[Aim of the exercise] Transcribe every record exactly as it appears.
***
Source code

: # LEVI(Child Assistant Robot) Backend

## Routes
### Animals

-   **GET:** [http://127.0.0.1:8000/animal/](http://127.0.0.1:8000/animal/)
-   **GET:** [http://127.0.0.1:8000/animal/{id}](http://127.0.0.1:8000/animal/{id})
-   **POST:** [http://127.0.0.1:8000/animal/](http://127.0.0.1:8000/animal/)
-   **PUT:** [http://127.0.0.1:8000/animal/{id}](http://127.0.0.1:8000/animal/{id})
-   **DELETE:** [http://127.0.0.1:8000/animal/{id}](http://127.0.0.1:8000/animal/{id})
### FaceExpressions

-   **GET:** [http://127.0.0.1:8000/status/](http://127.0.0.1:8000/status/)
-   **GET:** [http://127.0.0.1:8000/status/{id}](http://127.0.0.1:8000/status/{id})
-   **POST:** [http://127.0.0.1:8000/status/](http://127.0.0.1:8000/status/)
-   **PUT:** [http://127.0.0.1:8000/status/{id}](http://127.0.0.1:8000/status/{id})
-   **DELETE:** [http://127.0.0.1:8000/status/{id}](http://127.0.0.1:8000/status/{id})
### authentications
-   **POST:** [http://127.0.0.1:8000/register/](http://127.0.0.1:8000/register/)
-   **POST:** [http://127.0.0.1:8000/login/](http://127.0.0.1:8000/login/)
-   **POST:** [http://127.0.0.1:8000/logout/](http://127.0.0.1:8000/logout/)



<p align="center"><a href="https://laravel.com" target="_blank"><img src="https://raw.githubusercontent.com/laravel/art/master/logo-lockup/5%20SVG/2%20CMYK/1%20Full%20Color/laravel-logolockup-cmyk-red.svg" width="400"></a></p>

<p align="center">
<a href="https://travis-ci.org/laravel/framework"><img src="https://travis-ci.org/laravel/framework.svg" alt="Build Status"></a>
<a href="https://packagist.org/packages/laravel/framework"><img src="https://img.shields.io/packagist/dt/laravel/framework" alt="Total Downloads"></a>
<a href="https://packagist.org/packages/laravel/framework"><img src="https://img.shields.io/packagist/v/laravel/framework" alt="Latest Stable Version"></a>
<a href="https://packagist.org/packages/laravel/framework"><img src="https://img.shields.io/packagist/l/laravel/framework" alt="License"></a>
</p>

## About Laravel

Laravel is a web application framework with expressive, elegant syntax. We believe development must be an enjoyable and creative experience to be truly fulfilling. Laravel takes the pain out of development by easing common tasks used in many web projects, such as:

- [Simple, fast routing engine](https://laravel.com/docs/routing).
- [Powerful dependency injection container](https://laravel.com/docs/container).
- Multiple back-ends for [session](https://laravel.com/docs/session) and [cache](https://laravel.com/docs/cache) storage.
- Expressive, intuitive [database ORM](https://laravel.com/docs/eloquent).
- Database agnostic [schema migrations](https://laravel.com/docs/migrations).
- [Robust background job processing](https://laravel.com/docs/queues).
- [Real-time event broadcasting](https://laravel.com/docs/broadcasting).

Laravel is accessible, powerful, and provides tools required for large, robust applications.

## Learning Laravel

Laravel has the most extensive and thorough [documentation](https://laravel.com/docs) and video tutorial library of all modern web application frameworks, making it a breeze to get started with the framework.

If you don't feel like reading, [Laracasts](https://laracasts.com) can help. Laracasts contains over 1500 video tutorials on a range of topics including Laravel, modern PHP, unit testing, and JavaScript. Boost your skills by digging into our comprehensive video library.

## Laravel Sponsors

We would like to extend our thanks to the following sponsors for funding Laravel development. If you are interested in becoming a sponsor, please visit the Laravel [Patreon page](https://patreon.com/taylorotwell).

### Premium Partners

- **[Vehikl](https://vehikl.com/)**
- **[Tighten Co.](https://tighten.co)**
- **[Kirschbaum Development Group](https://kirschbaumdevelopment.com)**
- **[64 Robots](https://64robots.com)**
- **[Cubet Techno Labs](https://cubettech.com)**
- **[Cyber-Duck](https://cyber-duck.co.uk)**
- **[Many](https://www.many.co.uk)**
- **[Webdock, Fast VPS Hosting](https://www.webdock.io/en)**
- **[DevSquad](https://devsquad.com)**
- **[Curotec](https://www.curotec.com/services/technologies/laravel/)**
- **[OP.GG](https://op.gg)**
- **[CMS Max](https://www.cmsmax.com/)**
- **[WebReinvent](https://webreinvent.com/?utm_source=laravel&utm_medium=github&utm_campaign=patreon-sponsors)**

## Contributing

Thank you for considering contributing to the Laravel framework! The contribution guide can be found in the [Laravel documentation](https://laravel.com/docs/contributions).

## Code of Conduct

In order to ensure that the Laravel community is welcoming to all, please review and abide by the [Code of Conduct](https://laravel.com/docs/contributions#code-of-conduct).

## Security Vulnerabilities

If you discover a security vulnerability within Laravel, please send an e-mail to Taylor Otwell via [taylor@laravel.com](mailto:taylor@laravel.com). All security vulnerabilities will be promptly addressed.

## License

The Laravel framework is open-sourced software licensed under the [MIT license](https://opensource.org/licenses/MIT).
***
[Solution to the problem]
Source code

: # LEVI(Child Assistant Robot) Backend

## Routes
### Animals

-   **GET:** [http://127.0.0.1:8000/animal/](http://127.0.0.1:8000/animal/)
-   **GET:** [http://127.0.0.1:8000/animal/{id}](http://127.0.0.1:8000/animal/{id})
-   **POST:** [http://127.0.0.1:8000/animal/](http://127.0.0.1:8000/animal/)
-   **PUT:** [http://127.0.0.1:8000/animal/{id}](http://127.0.0.1:8000/animal/{id})
-   **DELETE:** [http://127.0.0.1:8000/animal/{id}](http://127.0.0.1:8000/animal/{id})
### FaceExpressions

-   **GET:** [http://127.0.0.1:8000/status/](http://127.0.0.1:8000/status/)
-   **GET:** [http://127.0.0.1:8000/status/{id}](http://127.0.0.1:8000/status/{id})
-   **POST:** [http://127.0.0.1:8000/status/](http://127.0.0.1:8000/status/)
-   **PUT:** [http://127.0.0.1:8000/status/{id}](http://127.0.0.1:8000/status/{id})
-   **DELETE:** [http://127.0.0.1:8000/status/{id}](http://127.0.0.1:8000/status/{id})
### authentications
-   **POST:** [http://127.0.0.1:8000/register/](http://127.0.0.1:8000/register/)
-   **POST:** [http://127.0.0.1:8000/login/](http://127.0.0.1:8000/login/)
-   **POST:** [http://127.0.0.1:8000/logout/](http://127.0.0.1:8000/logout/)



<p align="center"><a href="https://laravel.com" target="_blank"><img src="https://raw.githubusercontent.com/laravel/art/master/logo-lockup/5%20SVG/2%20CMYK/1%20Full%20Color/laravel-logolockup-cmyk-red.svg" width="400"></a></p>

<p align="center">
<a href="https://travis-ci.org/laravel/framework"><img src="https://travis-ci.org/laravel/framework.svg" alt="Build Status"></a>
<a href="https://packagist.org/packages/laravel/framework"><img src="https://img.shields.io/packagist/dt/laravel/framework" alt="Total Downloads"></a>
<a href="https://packagist.org/packages/laravel/framework"><img src="https://img.shields.io/packagist/v/laravel/framework" alt="Latest Stable Version"></a>
<a href="https://packagist.org/packages/laravel/framework"><img src="https://img.shields.io/packagist/l/laravel/framework" alt="License"></a>
</p>

## About Laravel

Laravel is a web application framework with expressive, elegant syntax. We believe development must be an enjoyable and creative experience to be truly fulfilling. Laravel takes the pain out of development by easing common tasks used in many web projects, such as:

- [Simple, fast routing engine](https://laravel.com/docs/routing).
- [Powerful dependency injection container](https://laravel.com/docs/container).
- Multiple back-ends for [session](https://laravel.com/docs/session) and [cache](https://laravel.com/docs/cache) storage.
- Expressive, intuitive [database ORM](https://laravel.com/docs/eloquent).
- Database agnostic [schema migrations](https://laravel.com/docs/migrations).
- [Robust background job processing](https://laravel.com/docs/queues).
- [Real-time event broadcasting](https://laravel.com/docs/broadcasting).

Laravel is accessible, powerful, and provides tools required for large, robust applications.

## Learning Laravel

Laravel has the most extensive and thorough [documentation](https://laravel.com/docs) and video tutorial library of all modern web application frameworks, making it a breeze to get started with the framework.

If you don't feel like reading, [Laracasts](https://laracasts.com) can help. Laracasts contains over 1500 video tutorials on a range of topics including Laravel, modern PHP, unit testing, and JavaScript. Boost your skills by digging into our comprehensive video library.

## Laravel Sponsors

We would like to extend our thanks to the following sponsors for funding Laravel development. If you are interested in becoming a sponsor, please visit the Laravel [Patreon page](https://patreon.com/taylorotwell).

### Premium Partners

- **[Vehikl](https://vehikl.com/)**
- **[Tighten Co.](https://tighten.co)**
- **[Kirschbaum Development Group](https://kirschbaumdevelopment.com)**
- **[64 Robots](https://64robots.com)**
- **[Cubet Techno Labs](https://cubettech.com)**
- **[Cyber-Duck](https://cyber-duck.co.uk)**
- **[Many](https://www.many.co.uk)**
- **[Webdock, Fast VPS Hosting](https://www.webdock.io/en)**
- **[DevSquad](https://devsquad.com)**
- **[Curotec](https://www.curotec.com/services/technologies/laravel/)**
- **[OP.GG](https://op.gg)**
- **[CMS Max](https://www.cmsmax.com/)**
- **[WebReinvent](https://webreinvent.com/?utm_source=laravel&utm_medium=github&utm_campaign=patreon-sponsors)**

## Contributing

Thank you for considering contributing to the Laravel framework! The contribution guide can be found in the [Laravel documentation](https://laravel.com/docs/contributions).

## Code of Conduct

In order to ensure that the Laravel community is welcoming to all, please review and abide by the [Code of Conduct](https://laravel.com/docs/contributions#code-of-conduct).

## Security Vulnerabilities

If you discover a security vulnerability within Laravel, please send an e-mail to Taylor Otwell via [taylor@laravel.com](mailto:taylor@laravel.com). All security vulnerabilities will be promptly addressed.

## License

The Laravel framework is open-sourced software licensed under the [MIT license](https://opensource.org/licenses/MIT).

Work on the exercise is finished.